# [EXTRACT]
CCNB3 mutations affect the activity of CDK1 and APC/C. (A, D) A diagram depicting flow of mouse GV injection. GV oocytes were injected with WT or mutant CCNB3 cRNA into cytoplasm and subsequently cultured for 3 or 10 h, following collecting the oocytes. (B-C) Western blot analysis of oocytes injected with cRNA and cultured for 3 h in order to assay the CDK1 activity by testing the phosphorylation of Lamin A/C and PP1-α. (E, H) Western blot analysis of oocytes injected with cRNA and cultured for 10 h in order to assay the CDK1 activity by testing the phosphorylation of Lamin A/C and PP1-α. (F, G) Western blot analysis of oocytes injected with cRNA and cultured for 10 h in order to trace protein level changes of the APC/C substrates, securin and Ccnb1 protein, and the level of its activators, CDH1 and CDC20. (I) Relative CDH1, CDC20, CCNB1 and securin level after 10 h culture. Data are shown as the means ± SEM. For each kind of variants,n = 3 biological replicates. *P < 0.05, **P < 0.01, ***P < 0.001, **** p < 0.0001

It has been studied in Ccnb3−/− oocytes that they are normal until metaphase I but then fail to transit to anaphase I with defective APC/C activation, including high CDK1 activity and high cyclin and securin levels. However, in normal oocytes APC/C-CDH1 remains active through the entire prophase and prometaphase and during this stage its substrate specificity is switched to degrade CDC20. Meanwhile, CDK1-cyclin B1 decreases the activity of APC/C-CDH1 by degrading CDH1, so the degradation of CDC20 by APC/C-CDH1 gradually decreases. When CDC20 accumulates to a certain level, APC/C-CDC20 activates and degrades cyclin B1. The activity of CDK1 reaches a minimum at 10 h. Therefore, CCNB3 wild-type or mutant cRNAs were injected into GV oocytes, which were subsequently cultured for 10 h under conditions where CDK1 activity was inhibited in normal oocytes (Fig. 5D). Analysis of the resulting oocytes revealed that overexpression of mutant CCNB3 led to upregulation of LaminA/C and PP1-α phosphorylation, indicating heightened CDK1 activity relative to wild0type control (Fig. 5E,H). Additionally, protein expression of securin and cyclin B1 was assessed via Western blotting and immunofluorescence, revealing a slower decrease in these proteins in oocytes overexpressing mutant CCNB3 compared to wild-type control. (Figures 4C and D and 5G and I).

# [TASK GOAL]
Can you write the next part of the passage on CCNB3 mutations in oocytes, starting right after its last sentence? The records have no connection to the passage on CCNB3 mutations in oocytes.

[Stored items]
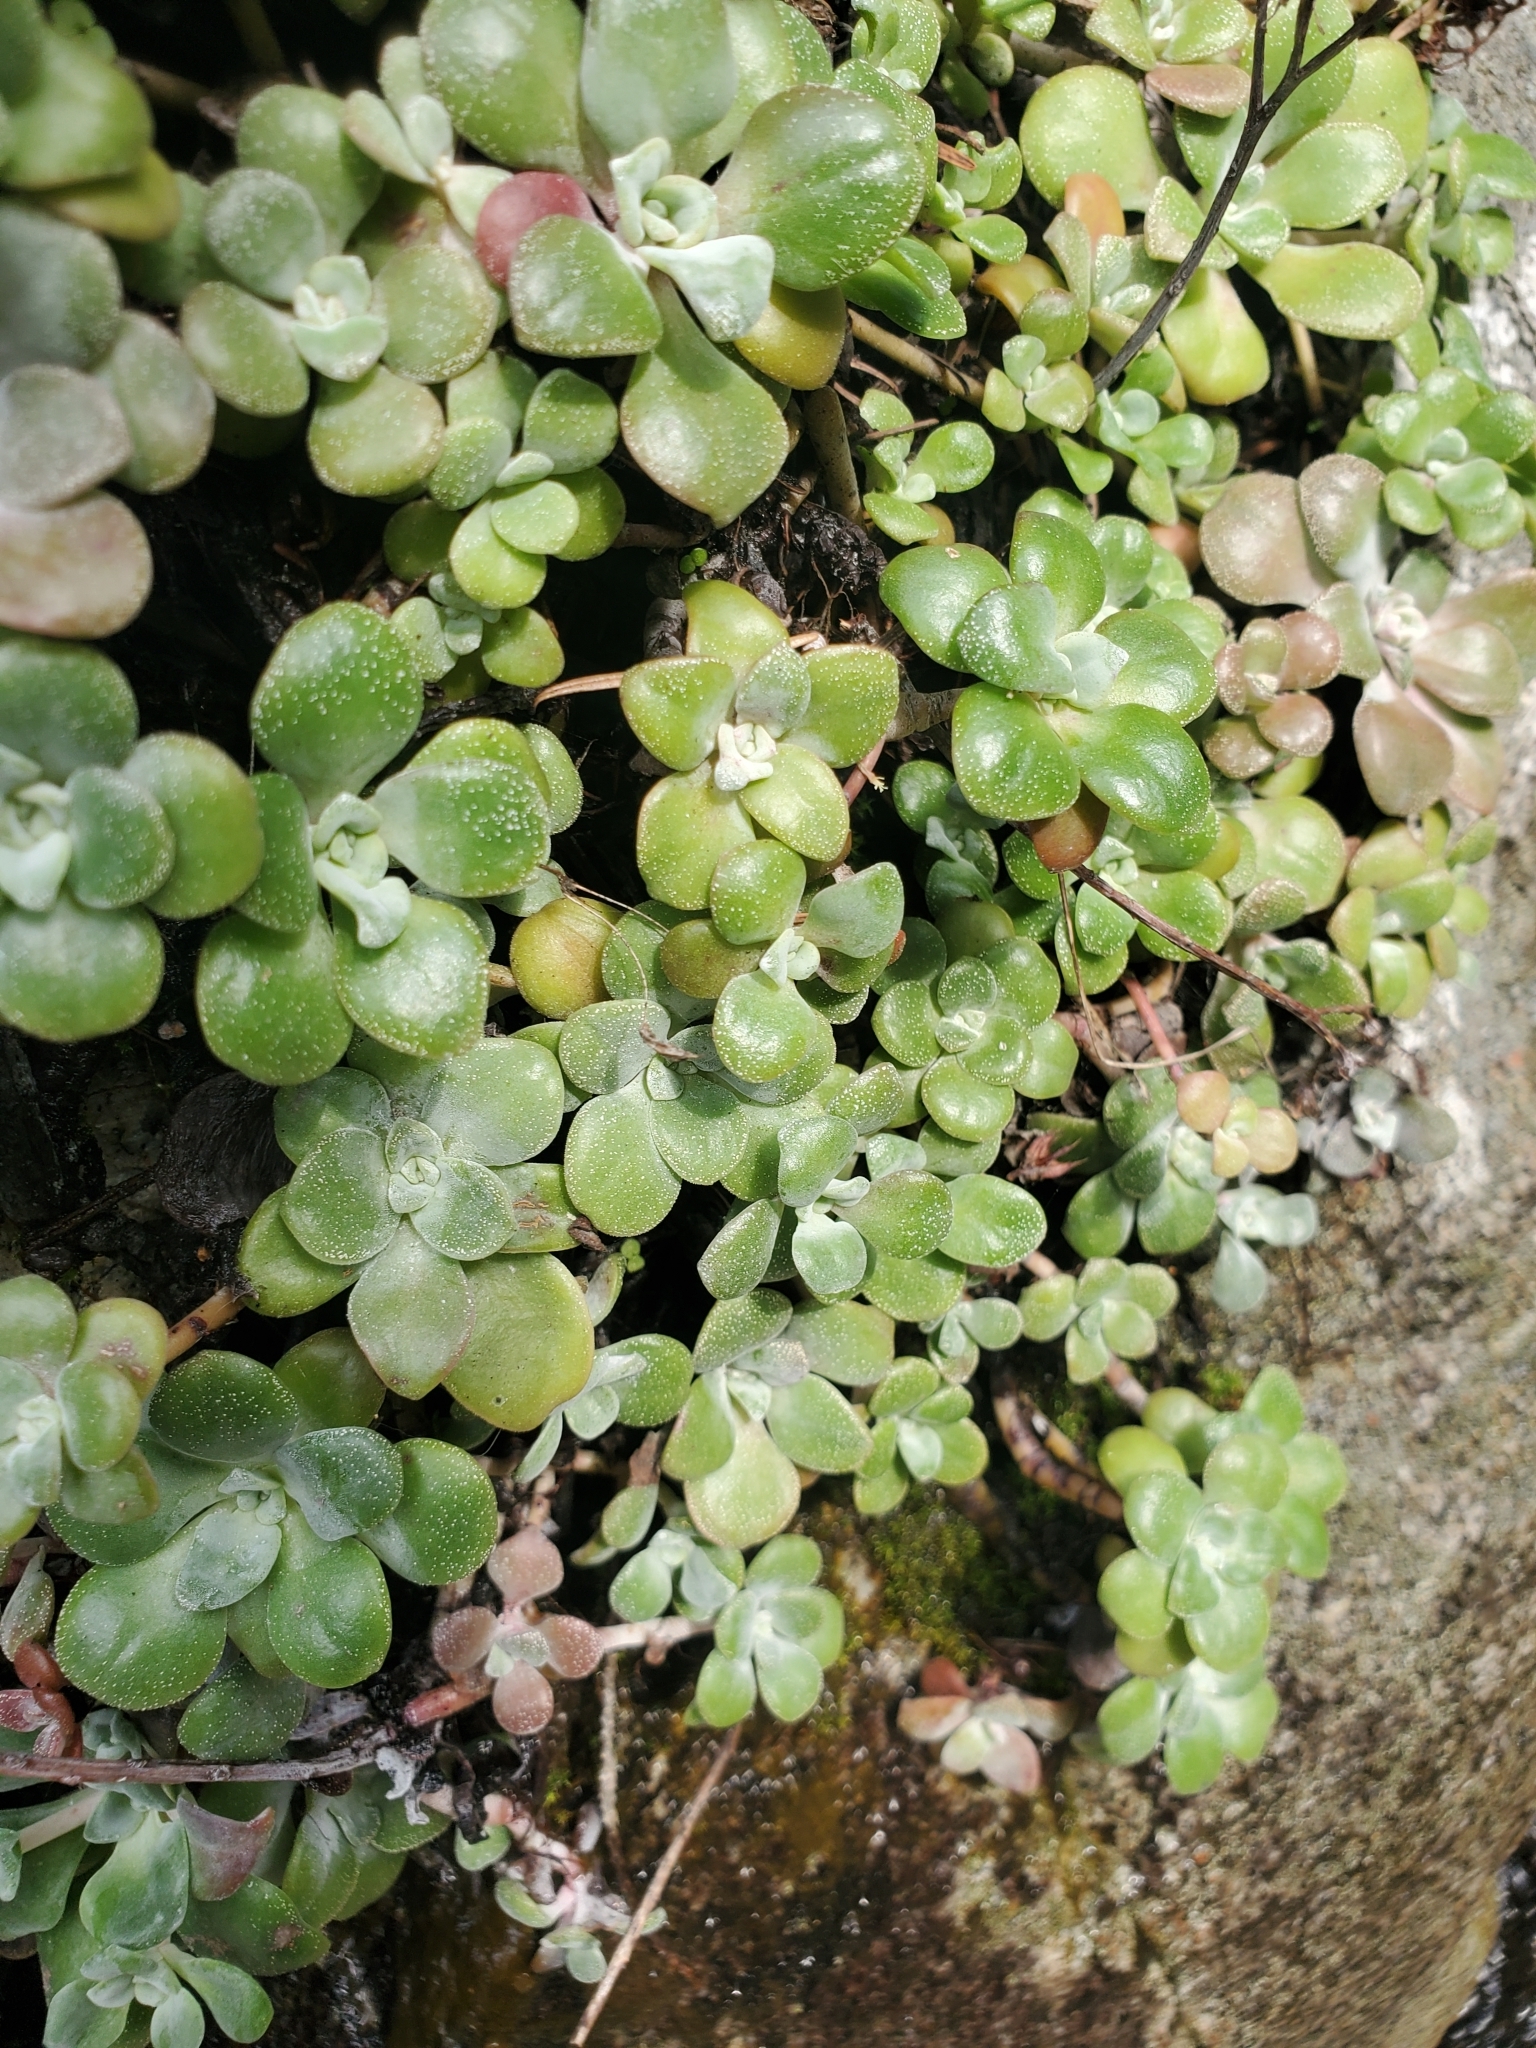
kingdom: Plantae
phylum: Tracheophyta
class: Magnoliopsida
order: Saxifragales
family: Crassulaceae
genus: Sedum
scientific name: Sedum spathulifolium
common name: Colorado stonecrop
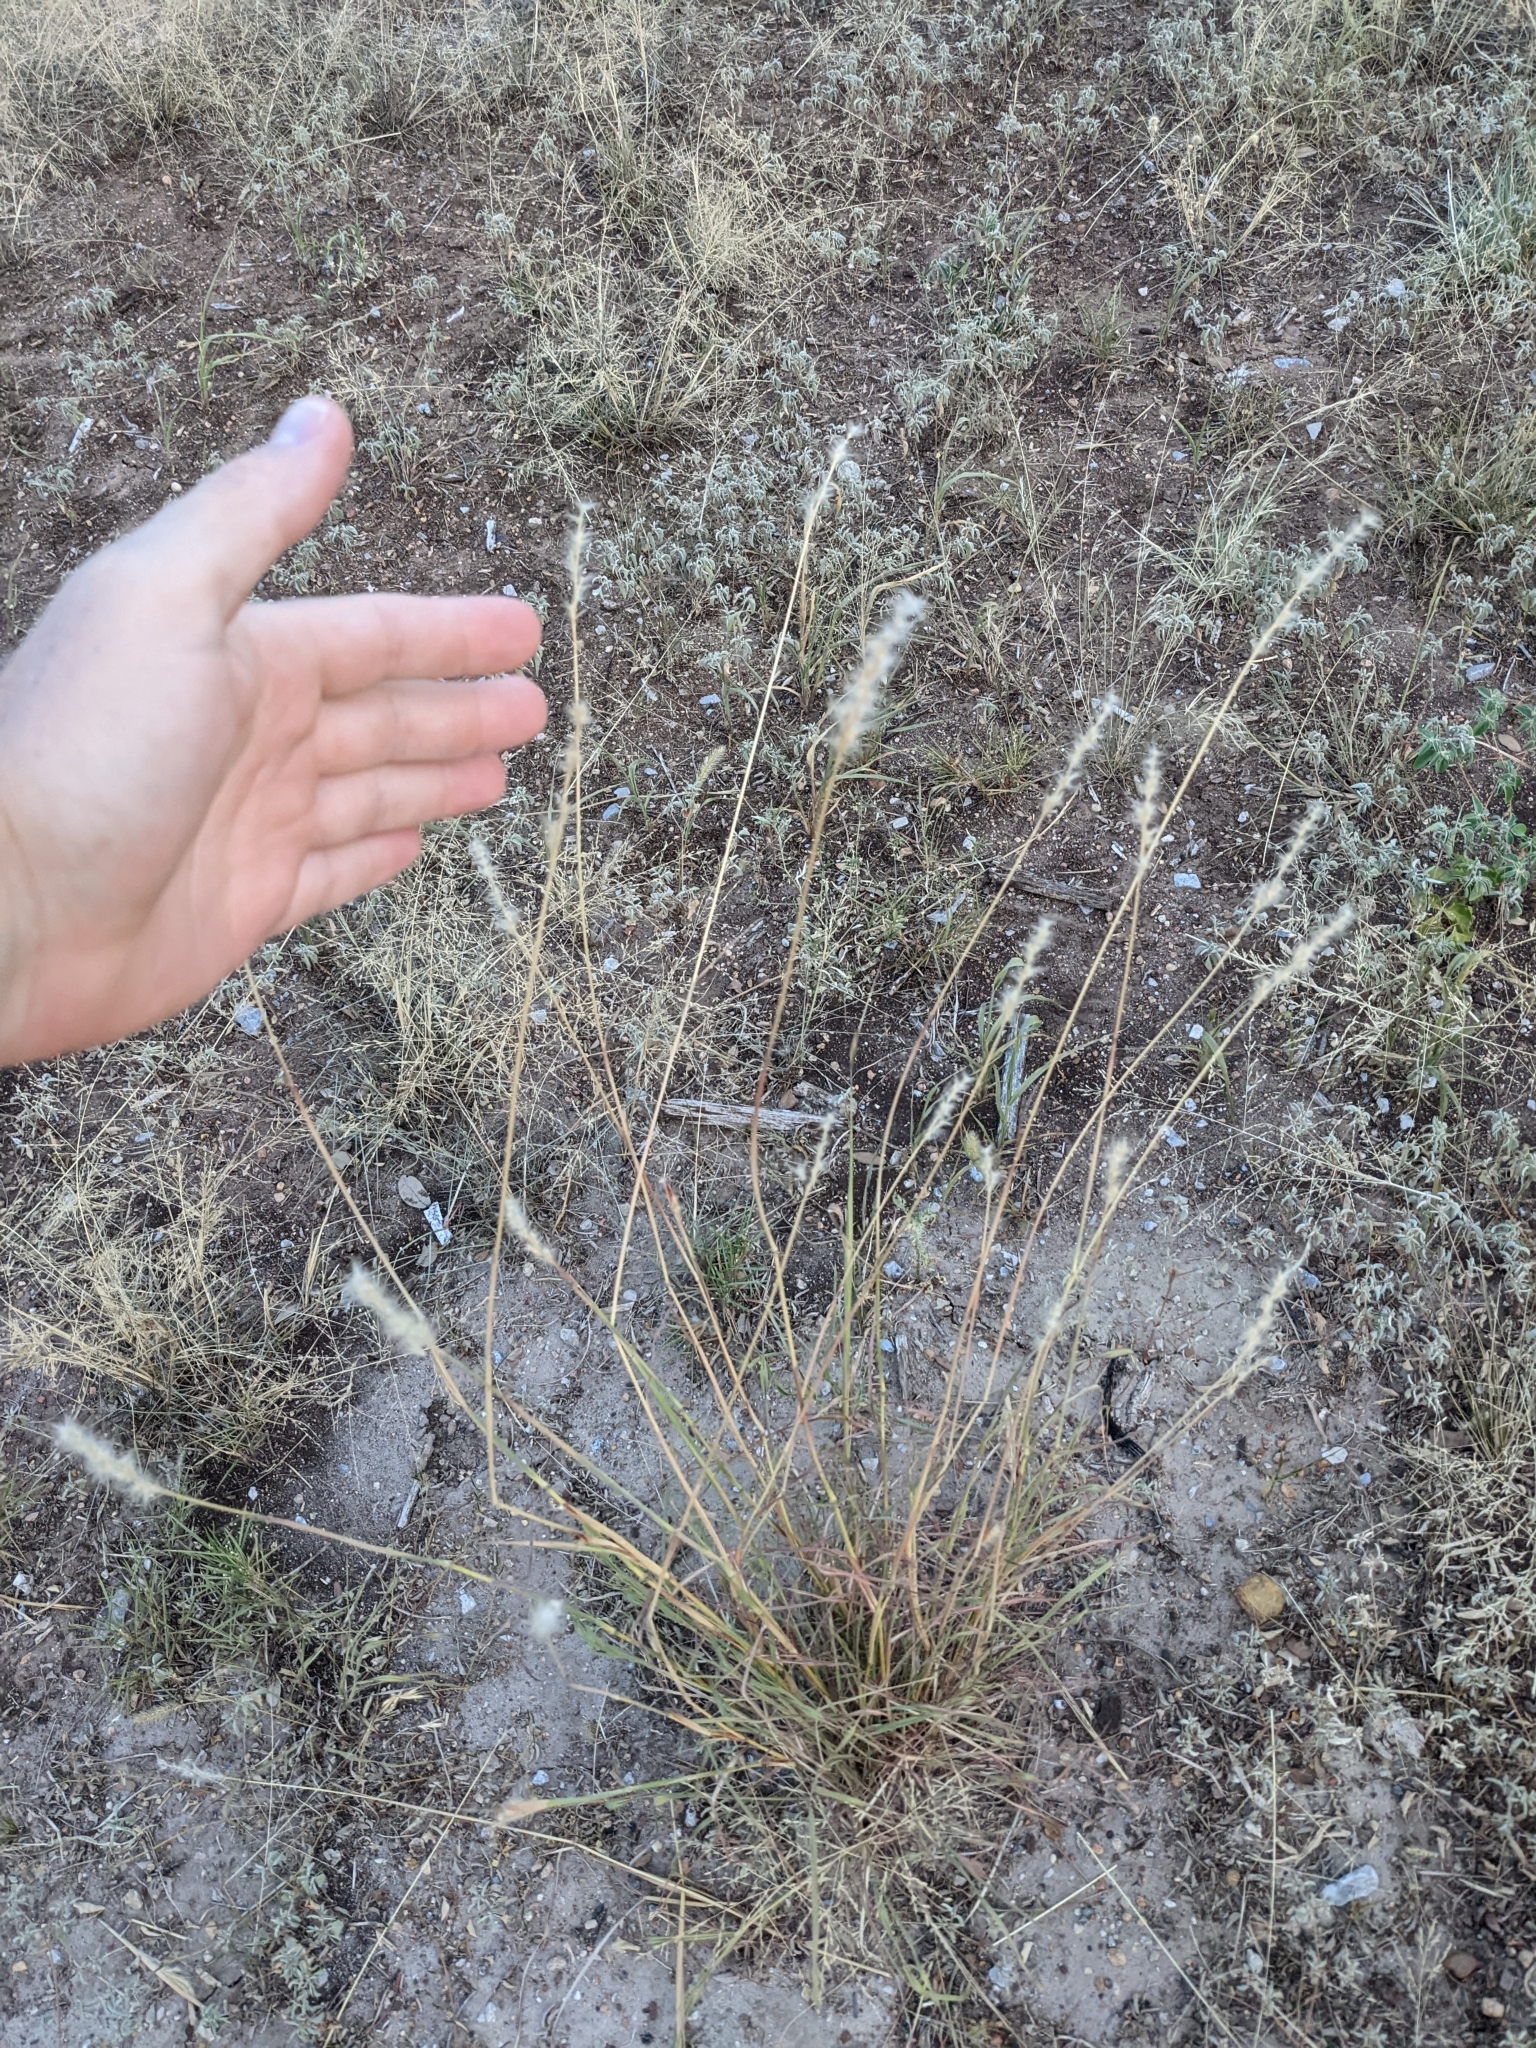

# [ANSWER TO THE EXERCISE]
During meiotic prometaphase I in oocytes, CDH1 directs the degradation of CDC20, which subsequently degrades with increasing CDK1 kinase activity, leading to the deactivation of APC/C-CDH1 activity and the activation of APC/C-CDC20 [20]. The mechanism by which APC/C-CDC20 inactivation results in the slow decrease of securin and cyclin B1 was investigated. Specifically, the protein levels of CDC20 and CDH1 were examined after a 10-hour culture period, revealing that variant forms of CCNB3 led to reduced amounts of CDC20, while CDH1 levels remained high in oocytes microinjected with mutant cRNAs (Fig. 5G,I).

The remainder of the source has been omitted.